Inhaling the Mahatma
by Christopher Kremmer
Fourth Estate, 2006
There must be something about the Subcontinent that turns the most well-intentioned reportage into 'intensely personal stories'. An examination of the dustcover of Inhaling the Mahatma, Australian reporter Christopher Kremmer's latest book, reveals another yatra into India: "A country in the grip of enormous and sometimes violent change." While consciously avoiding the temptation to refer to 'heady mixes' and 'multi-layered tapestries', Kremmer nonetheless takes readers on the mandatory gut-wrenching bus ride along India's crowded highways, complete with argumentative conductor, mad-cap driver and blood-red sunset against hazy grey skies.

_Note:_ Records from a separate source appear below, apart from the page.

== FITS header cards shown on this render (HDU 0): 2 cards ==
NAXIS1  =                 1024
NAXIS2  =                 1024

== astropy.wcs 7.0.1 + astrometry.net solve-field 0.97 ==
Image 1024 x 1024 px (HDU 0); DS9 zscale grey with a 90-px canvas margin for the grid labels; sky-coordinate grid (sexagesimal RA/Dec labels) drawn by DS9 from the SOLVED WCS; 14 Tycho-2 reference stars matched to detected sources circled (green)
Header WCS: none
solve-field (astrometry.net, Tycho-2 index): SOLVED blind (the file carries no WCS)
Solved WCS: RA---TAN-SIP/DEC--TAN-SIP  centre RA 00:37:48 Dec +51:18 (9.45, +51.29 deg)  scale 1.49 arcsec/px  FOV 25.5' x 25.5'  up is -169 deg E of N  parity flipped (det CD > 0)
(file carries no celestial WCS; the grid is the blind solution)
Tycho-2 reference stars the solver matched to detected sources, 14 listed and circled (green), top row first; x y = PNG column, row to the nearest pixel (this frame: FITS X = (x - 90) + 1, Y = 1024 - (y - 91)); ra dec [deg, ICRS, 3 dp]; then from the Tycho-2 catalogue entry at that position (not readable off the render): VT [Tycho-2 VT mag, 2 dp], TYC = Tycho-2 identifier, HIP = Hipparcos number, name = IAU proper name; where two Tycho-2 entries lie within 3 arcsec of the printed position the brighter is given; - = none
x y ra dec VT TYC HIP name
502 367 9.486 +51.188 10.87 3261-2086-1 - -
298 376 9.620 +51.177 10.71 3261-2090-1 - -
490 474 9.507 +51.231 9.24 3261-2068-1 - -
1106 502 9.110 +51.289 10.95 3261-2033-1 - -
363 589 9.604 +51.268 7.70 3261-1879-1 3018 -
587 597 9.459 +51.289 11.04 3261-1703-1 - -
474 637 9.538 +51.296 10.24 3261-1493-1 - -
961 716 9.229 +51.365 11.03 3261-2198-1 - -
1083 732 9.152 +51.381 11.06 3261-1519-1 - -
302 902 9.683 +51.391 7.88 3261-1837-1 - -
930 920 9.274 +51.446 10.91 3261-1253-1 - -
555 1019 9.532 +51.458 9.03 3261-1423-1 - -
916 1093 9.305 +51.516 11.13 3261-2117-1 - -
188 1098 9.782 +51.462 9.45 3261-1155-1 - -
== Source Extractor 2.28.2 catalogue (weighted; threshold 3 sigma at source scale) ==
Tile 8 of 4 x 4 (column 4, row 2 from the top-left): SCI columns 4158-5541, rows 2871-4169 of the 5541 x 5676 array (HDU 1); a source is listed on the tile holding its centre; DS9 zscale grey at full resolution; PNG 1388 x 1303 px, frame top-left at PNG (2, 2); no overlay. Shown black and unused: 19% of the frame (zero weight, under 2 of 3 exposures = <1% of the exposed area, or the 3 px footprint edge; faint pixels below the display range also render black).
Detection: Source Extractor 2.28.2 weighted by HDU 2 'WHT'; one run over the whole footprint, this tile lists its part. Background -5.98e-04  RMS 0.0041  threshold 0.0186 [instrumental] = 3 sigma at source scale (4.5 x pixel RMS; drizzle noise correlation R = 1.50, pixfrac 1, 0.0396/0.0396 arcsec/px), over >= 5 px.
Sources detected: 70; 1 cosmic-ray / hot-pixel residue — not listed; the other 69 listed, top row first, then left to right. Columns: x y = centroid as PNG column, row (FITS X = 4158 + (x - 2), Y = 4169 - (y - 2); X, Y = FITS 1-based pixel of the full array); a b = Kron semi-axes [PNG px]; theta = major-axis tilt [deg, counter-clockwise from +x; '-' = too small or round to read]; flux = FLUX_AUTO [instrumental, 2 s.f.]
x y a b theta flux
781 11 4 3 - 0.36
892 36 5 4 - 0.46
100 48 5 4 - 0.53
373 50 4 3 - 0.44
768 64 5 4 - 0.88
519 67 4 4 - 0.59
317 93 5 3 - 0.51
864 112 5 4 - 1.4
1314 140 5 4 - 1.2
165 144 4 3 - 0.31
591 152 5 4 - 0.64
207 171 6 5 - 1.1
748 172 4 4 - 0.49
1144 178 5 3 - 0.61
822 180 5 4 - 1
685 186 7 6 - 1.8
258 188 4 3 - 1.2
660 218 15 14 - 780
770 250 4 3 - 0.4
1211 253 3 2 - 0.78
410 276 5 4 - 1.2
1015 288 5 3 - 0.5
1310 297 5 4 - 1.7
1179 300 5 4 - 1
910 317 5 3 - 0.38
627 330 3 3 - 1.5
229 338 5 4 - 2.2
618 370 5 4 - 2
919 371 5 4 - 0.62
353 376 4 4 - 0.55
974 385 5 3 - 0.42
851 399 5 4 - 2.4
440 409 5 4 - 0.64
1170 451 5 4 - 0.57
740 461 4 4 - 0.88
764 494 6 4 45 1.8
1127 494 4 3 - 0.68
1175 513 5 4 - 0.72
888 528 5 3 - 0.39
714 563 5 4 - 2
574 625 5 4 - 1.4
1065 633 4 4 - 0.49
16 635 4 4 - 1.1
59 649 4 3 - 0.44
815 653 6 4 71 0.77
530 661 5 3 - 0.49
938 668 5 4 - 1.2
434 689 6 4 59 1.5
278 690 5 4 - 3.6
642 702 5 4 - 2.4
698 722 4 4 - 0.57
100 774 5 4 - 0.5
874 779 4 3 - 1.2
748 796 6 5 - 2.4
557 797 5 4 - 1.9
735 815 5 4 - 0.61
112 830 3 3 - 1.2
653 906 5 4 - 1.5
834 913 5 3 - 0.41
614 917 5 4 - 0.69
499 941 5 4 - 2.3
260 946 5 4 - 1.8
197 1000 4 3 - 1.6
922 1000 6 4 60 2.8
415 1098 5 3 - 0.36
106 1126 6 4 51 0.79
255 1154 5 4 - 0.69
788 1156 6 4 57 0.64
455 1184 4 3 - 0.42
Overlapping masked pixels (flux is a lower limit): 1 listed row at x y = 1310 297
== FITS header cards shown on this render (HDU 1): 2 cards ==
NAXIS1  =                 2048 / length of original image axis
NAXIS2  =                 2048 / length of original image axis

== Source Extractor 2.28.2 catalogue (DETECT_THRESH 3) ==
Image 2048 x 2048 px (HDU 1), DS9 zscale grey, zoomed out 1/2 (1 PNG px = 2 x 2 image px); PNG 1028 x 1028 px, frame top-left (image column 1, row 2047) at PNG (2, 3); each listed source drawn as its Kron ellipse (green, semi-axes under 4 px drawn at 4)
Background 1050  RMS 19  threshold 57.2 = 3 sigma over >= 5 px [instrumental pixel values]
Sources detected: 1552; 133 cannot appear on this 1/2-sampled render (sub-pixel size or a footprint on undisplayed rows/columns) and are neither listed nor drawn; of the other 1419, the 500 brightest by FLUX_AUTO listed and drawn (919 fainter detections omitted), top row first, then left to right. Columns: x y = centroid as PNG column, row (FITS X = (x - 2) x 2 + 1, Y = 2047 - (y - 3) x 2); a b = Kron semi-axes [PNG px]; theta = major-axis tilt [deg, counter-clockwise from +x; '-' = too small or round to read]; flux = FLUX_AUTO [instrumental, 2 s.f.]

In Inhaling the Mahatma, Kremmer sets out on a personal pilgrimage to track down the stars, bit-players and near-anonymous set-extras of what has now become the great Indian transformation of 1991-2006. Using as a road map the experiences, recollections and impressions of his first Indian tenure – in the early 1990s, when he came as a foreign correspondent – Kremmer charts a compelling and competent course through the major landmarks of the last 15 years. The assassination of Rajiv Gandhi, the Mandal Commission, the destruction of the Babri Masjid, the horrific killing of the missionary Graham Staines and his children and, of course, the rise of the call centre all find mention, sketched out in varying degrees of detail. While the writer's voice throughout the narrative is clear and lucid, it is perhaps the current moment in which this book has emerged that makes it particularly interesting.
The blanket coverage of the Great Indian Growth story, in both Indian and international media, seems to have created a space for a well-crafted retrospective – a book that looks back over the last decade and a half and documents the churning and rumbling that accompanied this transformation, while drawing lessons for further growth.